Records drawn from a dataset
- - -

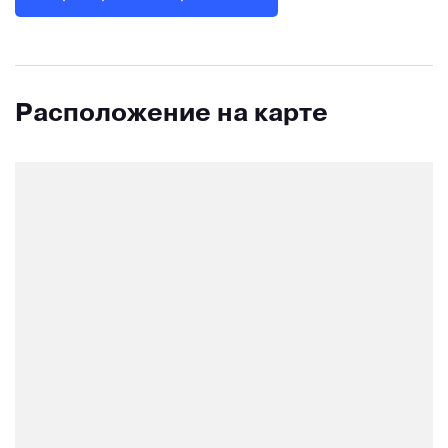
Расположение на карте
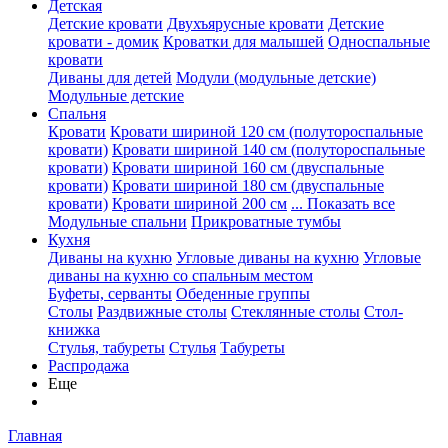
Детская
Детские кровати
Двухъярусные кровати
Детские
кровати - домик
Кроватки для малышей
Односпальные
кровати
Диваны для детей
Модули (модульные детские)
Модульные детские
Спальня
Кровати
Кровати шириной 120 см (полутороспальные
кровати)
Кровати шириной 140 см (полутороспальные
кровати)
Кровати шириной 160 см (двуспальные
кровати)
Кровати шириной 180 см (двуспальные
кровати)
Кровати шириной 200 см
... Показать все
Модульные спальни
Прикроватные тумбы
Кухня
Диваны на кухню
Угловые диваны на кухню
Угловые
диваны на кухню со спальным местом
Буфеты, серванты
Обеденные группы
Столы
Раздвижные столы
Стеклянные столы
Стол-
книжка
Стулья, табуреты
Стулья
Табуреты
Распродажа
Еще
Главная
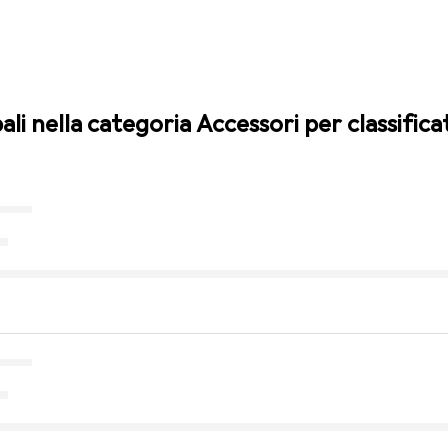
pali nella categoria Accessori per classific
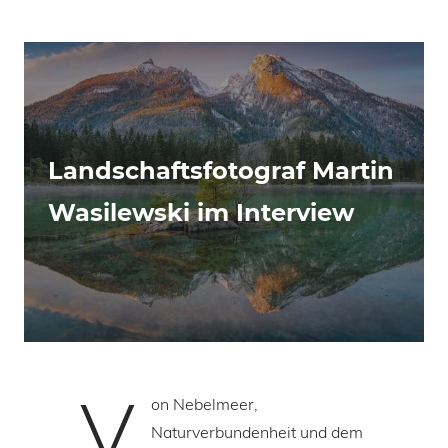
Landschaftsfotograf Martin
Wasilewski im Interview
V
on Nebelmeer,
Naturverbundenheit und dem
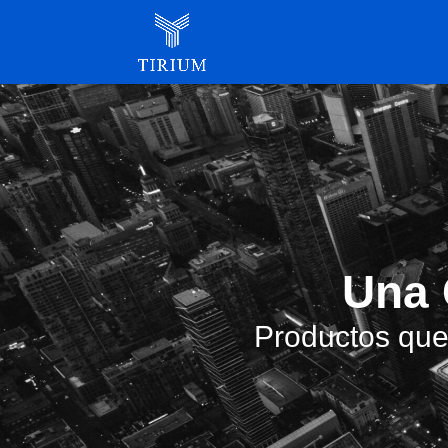
Una 
Productos que 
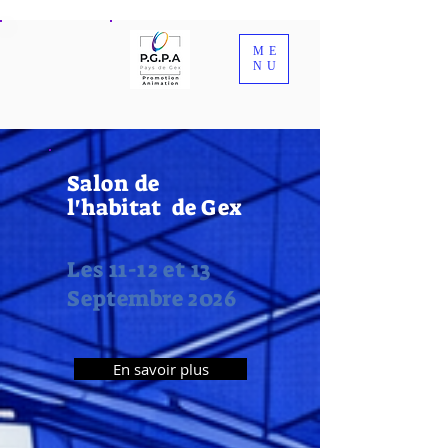
ME
NU
Salon de
l'habitat de Gex
Les 11-12 et 13
Septembre 2026
En savoir plus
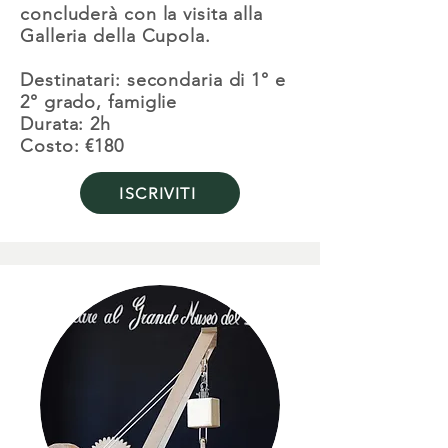
concluderà con la visita alla
Galleria della Cupola.
Destinatari: secondaria di 1° e
2° grado, famiglie
Durata: 2h
Costo: €180
ISCRIVITI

- - -

● **Exercise instructions**
Every record gets retyped exactly; no picture goes into the copy.

● **Written solution**
Расположение на карте
Детская
Детские кровати
Двухъярусные кровати
Детские
кровати - домик
Кроватки для малышей
Односпальные
кровати
Диваны для детей
Модули (модульные детские)
Модульные детские
Спальня
Кровати
Кровати шириной 120 см (полутороспальные
кровати)
Кровати шириной 140 см (полутороспальные
кровати)
Кровати шириной 160 см (двуспальные
кровати)
Кровати шириной 180 см (двуспальные
кровати)
Кровати шириной 200 см
... Показать все
Модульные спальни
Прикроватные тумбы
Кухня
Диваны на кухню
Угловые диваны на кухню
Угловые
диваны на кухню со спальным местом
Буфеты, серванты
Обеденные группы
Столы
Раздвижные столы
Стеклянные столы
Стол-
книжка
Стулья, табуреты
Стулья
Табуреты
Распродажа
Еще
Главная
pali nella categoria Accessori per classific
Landschaftsfotograf Martin
Wasilewski im Interview
V
on Nebelmeer,
Naturverbundenheit und dem
Una 
Productos que 
ME
NU
Salon de
l'habitat de Gex
Les 11-12 et 13
Septembre 2026
En savoir plus
concluderà con la visita alla
Galleria della Cupola.
Destinatari: secondaria di 1° e
2° grado, famiglie
Durata: 2h
Costo: €180
ISCRIVITI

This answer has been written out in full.